_Exercise details:_
How many lines in the records below contain "assign"? Reply with the number only.

_Entries shown:_
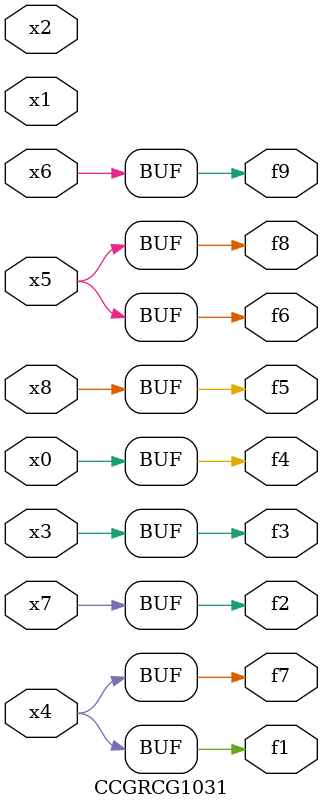
<source format=v>
module CCGRCG1031(
	input x0, x1, x2, x3, x4, x5, x6, x7, x8,
	output f1, f2, f3, f4, f5, f6, f7, f8, f9
);
	assign f1 = x4;
	assign f2 = x7;
	assign f3 = x3;
	assign f4 = x0;
	assign f5 = x8;
	assign f6 = x5;
	assign f7 = x4;
	assign f8 = x5;
	assign f9 = x6;
endmodule

</source>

_Result:_
9